Unraveling the Adsorption Mechanism of Rhodamine B onto Conjugated Polymeric Nanoparticles Using Isothermal Calorimetry and Monte Carlo Simulations

Abstract

We present herein a comprehensive study on the thermodynamics of rhodamine B (RhB) adsorption onto poly(9,9-dioctylfluorene-alt-benzothiadiazole) (F8BT) nanoparticles (NPs) dispersed in water using the isothermal calorimetric titration (ITC) technique. ITC experiments were carried out over a wide temperature range (5–65 °C), and the resulting thermograms were subjected to a detailed thermodynamic analysis using different adsorption models. For this purpose, we developed a versatile computational code based on the Monte Carlo method. We found that the thermograms obtained at the different temperatures cannot be interpreted using the Langmuir, bi-Langmuir, or Brunauer, Emmet, Teller (BET) models. However, excellent thermogram fits were attained by applying the Langmuir model coupled with the formation of a RhB dimer on the surface of F8BT NPs.
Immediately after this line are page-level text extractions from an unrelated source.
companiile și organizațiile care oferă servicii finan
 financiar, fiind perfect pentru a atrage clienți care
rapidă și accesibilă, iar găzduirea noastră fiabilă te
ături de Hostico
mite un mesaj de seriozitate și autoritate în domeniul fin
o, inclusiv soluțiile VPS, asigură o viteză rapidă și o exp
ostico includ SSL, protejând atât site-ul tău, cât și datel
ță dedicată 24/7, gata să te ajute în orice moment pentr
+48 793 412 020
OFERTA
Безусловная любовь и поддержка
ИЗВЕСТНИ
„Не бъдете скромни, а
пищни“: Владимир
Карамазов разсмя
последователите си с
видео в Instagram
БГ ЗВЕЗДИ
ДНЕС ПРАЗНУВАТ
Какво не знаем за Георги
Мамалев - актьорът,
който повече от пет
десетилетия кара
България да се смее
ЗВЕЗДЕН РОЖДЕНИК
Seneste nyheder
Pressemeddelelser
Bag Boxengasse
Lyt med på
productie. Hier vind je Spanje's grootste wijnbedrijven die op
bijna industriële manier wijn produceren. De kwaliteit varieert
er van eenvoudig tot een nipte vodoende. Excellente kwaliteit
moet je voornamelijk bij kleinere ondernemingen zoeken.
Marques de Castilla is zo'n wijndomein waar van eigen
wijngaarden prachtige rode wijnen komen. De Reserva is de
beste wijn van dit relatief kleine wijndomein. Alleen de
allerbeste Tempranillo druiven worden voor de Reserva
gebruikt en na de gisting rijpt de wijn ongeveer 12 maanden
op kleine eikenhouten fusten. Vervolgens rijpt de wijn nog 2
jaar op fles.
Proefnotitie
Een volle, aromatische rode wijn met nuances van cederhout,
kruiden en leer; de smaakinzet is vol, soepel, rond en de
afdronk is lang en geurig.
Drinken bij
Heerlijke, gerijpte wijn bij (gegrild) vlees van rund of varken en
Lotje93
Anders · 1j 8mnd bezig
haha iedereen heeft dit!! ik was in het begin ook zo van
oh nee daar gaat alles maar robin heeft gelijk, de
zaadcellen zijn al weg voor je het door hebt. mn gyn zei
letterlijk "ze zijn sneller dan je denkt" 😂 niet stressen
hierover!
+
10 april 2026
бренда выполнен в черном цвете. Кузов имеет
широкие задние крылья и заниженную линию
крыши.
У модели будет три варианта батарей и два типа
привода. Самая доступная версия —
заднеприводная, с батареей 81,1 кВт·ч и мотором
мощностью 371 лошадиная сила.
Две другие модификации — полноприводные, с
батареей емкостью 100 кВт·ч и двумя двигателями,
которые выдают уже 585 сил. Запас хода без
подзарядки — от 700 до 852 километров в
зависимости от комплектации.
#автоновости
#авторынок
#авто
Using this model, the best fit to the experimental data at 25 °C yielded the following parameters for direct RhB adsorption on the F8BT NPs surface: equilibrium constant (Kl) of ∼2 × 107 M–1, enthalpy change (ΔHl) of ∼1 kJ mol–1, and entropy change (ΔSl) of ∼140 J K–1 mol–1. These results indicate that dye adsorption is predominantly an entropy-controlled process. The fit also provided parameters associated with the formation of a second dye adsorption layer, i.e., the formation of the RhB dimer on the F8BT NPs surface, revealing values of ∼1.7 × 105 M–1, ca. −20 kJ mol–1, and ∼30 J K–1 mol–1 for Km, ΔHm, and ΔSm, respectively. The latter two parameters are similar to those previously reported for RhB dimer formation in water (ΔHd = −12 kJ mol–1 and ΔSd = 22 J K–1 mol–1) supporting the chosen Langmuir-dimer model. The analysis of the thermograms also suggests that the NPs surface available for RhB adsorption is small, as compared to the total surface, and that it decreases with decreasing temperature. The latter observation is intriguing, especially since the F8BT NPs hydrodynamic diameter shows only a small decrease with decreasing temperature. To explain these results, we propose that the surface of the NPs harbors highly hydrated polar groups that reduce the accessibility of the dye for adsorption.